:: Prompt ::
Give back the data unchanged, from its first line to the line with "Añadir al carrito", including both.

:: Supplied records ::
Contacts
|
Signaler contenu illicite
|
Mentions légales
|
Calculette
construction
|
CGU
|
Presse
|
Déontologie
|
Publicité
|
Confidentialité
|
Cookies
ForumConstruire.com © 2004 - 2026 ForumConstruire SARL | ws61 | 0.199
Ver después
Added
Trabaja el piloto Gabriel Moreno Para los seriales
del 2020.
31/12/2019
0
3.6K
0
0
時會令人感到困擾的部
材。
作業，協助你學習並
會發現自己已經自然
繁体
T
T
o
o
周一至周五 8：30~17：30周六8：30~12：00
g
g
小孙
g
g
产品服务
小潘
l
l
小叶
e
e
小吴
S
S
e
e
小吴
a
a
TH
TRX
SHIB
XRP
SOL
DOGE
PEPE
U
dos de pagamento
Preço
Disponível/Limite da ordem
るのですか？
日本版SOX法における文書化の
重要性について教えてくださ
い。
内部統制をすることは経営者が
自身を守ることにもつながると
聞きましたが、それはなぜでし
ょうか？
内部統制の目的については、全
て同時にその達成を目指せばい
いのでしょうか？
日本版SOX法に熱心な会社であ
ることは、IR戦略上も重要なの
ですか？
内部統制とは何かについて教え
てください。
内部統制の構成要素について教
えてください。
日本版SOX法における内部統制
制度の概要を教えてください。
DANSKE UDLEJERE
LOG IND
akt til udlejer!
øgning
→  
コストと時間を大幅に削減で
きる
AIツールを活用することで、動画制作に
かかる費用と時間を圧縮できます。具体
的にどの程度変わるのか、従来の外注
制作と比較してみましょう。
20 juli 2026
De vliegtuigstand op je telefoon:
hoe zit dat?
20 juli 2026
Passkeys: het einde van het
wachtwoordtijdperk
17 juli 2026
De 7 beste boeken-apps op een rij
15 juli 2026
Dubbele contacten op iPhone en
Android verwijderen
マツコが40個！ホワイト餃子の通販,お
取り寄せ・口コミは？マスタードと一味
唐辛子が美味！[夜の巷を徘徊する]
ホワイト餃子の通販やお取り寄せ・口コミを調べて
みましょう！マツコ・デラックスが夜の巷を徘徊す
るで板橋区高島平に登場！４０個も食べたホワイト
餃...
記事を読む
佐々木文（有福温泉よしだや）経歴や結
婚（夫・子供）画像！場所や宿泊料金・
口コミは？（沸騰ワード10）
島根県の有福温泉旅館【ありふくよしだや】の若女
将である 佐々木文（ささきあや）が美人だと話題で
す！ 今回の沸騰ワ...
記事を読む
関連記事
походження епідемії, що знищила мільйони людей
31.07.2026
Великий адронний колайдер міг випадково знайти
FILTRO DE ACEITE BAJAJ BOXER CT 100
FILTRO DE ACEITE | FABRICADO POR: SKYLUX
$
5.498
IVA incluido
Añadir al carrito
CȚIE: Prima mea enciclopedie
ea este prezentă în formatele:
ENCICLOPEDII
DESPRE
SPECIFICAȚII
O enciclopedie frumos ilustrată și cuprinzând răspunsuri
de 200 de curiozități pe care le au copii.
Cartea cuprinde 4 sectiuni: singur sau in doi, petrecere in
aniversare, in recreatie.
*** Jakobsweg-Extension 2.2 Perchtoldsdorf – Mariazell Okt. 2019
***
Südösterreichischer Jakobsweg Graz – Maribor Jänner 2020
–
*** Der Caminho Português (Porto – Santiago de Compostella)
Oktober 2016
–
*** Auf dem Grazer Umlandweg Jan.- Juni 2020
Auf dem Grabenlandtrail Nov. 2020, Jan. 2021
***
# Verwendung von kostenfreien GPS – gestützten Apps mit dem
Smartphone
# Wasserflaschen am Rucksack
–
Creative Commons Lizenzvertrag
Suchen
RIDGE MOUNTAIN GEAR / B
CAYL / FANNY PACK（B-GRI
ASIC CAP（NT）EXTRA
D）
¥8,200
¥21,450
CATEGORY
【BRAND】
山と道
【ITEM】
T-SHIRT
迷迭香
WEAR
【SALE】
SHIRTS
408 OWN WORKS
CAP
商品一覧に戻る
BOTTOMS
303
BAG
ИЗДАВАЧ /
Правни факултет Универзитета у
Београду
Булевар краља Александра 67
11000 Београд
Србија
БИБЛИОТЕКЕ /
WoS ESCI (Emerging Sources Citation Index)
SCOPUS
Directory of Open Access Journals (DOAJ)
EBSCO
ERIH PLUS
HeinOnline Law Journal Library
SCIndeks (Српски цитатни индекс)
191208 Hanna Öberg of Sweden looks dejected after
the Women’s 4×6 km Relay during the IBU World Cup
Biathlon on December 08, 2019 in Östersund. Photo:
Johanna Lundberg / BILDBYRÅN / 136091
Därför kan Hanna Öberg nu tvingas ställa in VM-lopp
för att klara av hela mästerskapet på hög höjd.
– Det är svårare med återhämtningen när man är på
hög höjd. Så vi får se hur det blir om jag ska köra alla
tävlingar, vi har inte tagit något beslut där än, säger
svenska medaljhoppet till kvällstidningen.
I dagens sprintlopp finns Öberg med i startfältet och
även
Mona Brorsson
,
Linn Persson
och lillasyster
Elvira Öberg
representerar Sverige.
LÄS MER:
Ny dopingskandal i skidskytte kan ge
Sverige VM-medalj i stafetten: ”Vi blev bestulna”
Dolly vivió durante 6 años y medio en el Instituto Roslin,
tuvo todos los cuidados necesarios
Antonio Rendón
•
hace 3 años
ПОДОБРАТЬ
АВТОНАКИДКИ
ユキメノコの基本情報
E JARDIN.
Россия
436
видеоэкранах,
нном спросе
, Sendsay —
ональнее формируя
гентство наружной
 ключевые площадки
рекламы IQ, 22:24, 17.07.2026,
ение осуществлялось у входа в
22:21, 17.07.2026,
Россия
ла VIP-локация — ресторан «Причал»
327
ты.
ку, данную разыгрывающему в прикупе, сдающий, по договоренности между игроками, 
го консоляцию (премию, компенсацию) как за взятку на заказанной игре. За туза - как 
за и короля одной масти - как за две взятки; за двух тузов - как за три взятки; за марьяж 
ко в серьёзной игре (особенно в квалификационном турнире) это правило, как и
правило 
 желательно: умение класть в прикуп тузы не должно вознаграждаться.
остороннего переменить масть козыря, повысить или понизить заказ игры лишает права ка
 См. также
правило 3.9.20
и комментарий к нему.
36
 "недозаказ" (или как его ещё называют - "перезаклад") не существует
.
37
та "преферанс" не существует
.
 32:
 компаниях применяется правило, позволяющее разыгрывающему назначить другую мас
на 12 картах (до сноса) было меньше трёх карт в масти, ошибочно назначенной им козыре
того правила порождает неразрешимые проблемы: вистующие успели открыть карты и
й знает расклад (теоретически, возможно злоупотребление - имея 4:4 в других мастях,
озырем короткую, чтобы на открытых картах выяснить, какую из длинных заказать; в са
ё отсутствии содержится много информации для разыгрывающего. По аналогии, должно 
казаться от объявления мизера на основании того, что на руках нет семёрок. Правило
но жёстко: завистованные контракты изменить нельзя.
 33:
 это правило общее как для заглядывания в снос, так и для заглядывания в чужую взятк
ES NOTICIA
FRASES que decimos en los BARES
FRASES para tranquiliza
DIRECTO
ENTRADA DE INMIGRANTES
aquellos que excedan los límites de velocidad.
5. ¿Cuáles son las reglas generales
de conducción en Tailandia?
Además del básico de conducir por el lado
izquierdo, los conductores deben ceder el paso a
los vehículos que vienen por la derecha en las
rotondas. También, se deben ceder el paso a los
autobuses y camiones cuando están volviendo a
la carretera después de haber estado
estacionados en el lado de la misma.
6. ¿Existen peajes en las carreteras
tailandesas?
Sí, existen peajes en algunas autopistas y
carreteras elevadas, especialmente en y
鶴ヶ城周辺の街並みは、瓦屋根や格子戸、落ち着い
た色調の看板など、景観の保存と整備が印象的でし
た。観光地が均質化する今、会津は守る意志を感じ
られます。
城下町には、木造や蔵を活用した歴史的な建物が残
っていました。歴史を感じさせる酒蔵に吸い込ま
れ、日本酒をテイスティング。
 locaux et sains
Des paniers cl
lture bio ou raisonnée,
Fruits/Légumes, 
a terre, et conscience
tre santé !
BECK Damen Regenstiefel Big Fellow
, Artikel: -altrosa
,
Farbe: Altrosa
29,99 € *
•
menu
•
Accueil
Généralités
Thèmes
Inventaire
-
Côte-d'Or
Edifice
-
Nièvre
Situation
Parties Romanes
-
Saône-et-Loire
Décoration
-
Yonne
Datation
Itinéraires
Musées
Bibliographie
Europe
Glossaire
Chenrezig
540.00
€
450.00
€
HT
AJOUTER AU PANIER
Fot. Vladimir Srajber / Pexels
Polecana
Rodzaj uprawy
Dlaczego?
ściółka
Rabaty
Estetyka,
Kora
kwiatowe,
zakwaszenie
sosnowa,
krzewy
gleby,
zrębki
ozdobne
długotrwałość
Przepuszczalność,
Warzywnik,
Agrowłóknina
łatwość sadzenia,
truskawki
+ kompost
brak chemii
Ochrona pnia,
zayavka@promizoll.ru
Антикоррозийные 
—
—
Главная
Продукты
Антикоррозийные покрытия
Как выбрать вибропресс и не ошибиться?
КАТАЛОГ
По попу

:: Answer box ::
Contacts
|
Signaler contenu illicite
|
Mentions légales
|
Calculette
construction
|
CGU
|
Presse
|
Déontologie
|
Publicité
|
Confidentialité
|
Cookies
ForumConstruire.com © 2004 - 2026 ForumConstruire SARL | ws61 | 0.199
Ver después
Added
Trabaja el piloto Gabriel Moreno Para los seriales
del 2020.
31/12/2019
0
3.6K
0
0
時會令人感到困擾的部
材。
作業，協助你學習並
會發現自己已經自然
繁体
T
T
o
o
周一至周五 8：30~17：30周六8：30~12：00
g
g
小孙
g
g
产品服务
小潘
l
l
小叶
e
e
小吴
S
S
e
e
小吴
a
a
TH
TRX
SHIB
XRP
SOL
DOGE
PEPE
U
dos de pagamento
Preço
Disponível/Limite da ordem
るのですか？
日本版SOX法における文書化の
重要性について教えてくださ
い。
内部統制をすることは経営者が
自身を守ることにもつながると
聞きましたが、それはなぜでし
ょうか？
内部統制の目的については、全
て同時にその達成を目指せばい
いのでしょうか？
日本版SOX法に熱心な会社であ
ることは、IR戦略上も重要なの
ですか？
内部統制とは何かについて教え
てください。
内部統制の構成要素について教
えてください。
日本版SOX法における内部統制
制度の概要を教えてください。
DANSKE UDLEJERE
LOG IND
akt til udlejer!
øgning
→  
コストと時間を大幅に削減で
きる
AIツールを活用することで、動画制作に
かかる費用と時間を圧縮できます。具体
的にどの程度変わるのか、従来の外注
制作と比較してみましょう。
20 juli 2026
De vliegtuigstand op je telefoon:
hoe zit dat?
20 juli 2026
Passkeys: het einde van het
wachtwoordtijdperk
17 juli 2026
De 7 beste boeken-apps op een rij
15 juli 2026
Dubbele contacten op iPhone en
Android verwijderen
マツコが40個！ホワイト餃子の通販,お
取り寄せ・口コミは？マスタードと一味
唐辛子が美味！[夜の巷を徘徊する]
ホワイト餃子の通販やお取り寄せ・口コミを調べて
みましょう！マツコ・デラックスが夜の巷を徘徊す
るで板橋区高島平に登場！４０個も食べたホワイト
餃...
記事を読む
佐々木文（有福温泉よしだや）経歴や結
婚（夫・子供）画像！場所や宿泊料金・
口コミは？（沸騰ワード10）
島根県の有福温泉旅館【ありふくよしだや】の若女
将である 佐々木文（ささきあや）が美人だと話題で
す！ 今回の沸騰ワ...
記事を読む
関連記事
походження епідемії, що знищила мільйони людей
31.07.2026
Великий адронний колайдер міг випадково знайти
FILTRO DE ACEITE BAJAJ BOXER CT 100
FILTRO DE ACEITE | FABRICADO POR: SKYLUX
$
5.498
IVA incluido
Añadir al carrito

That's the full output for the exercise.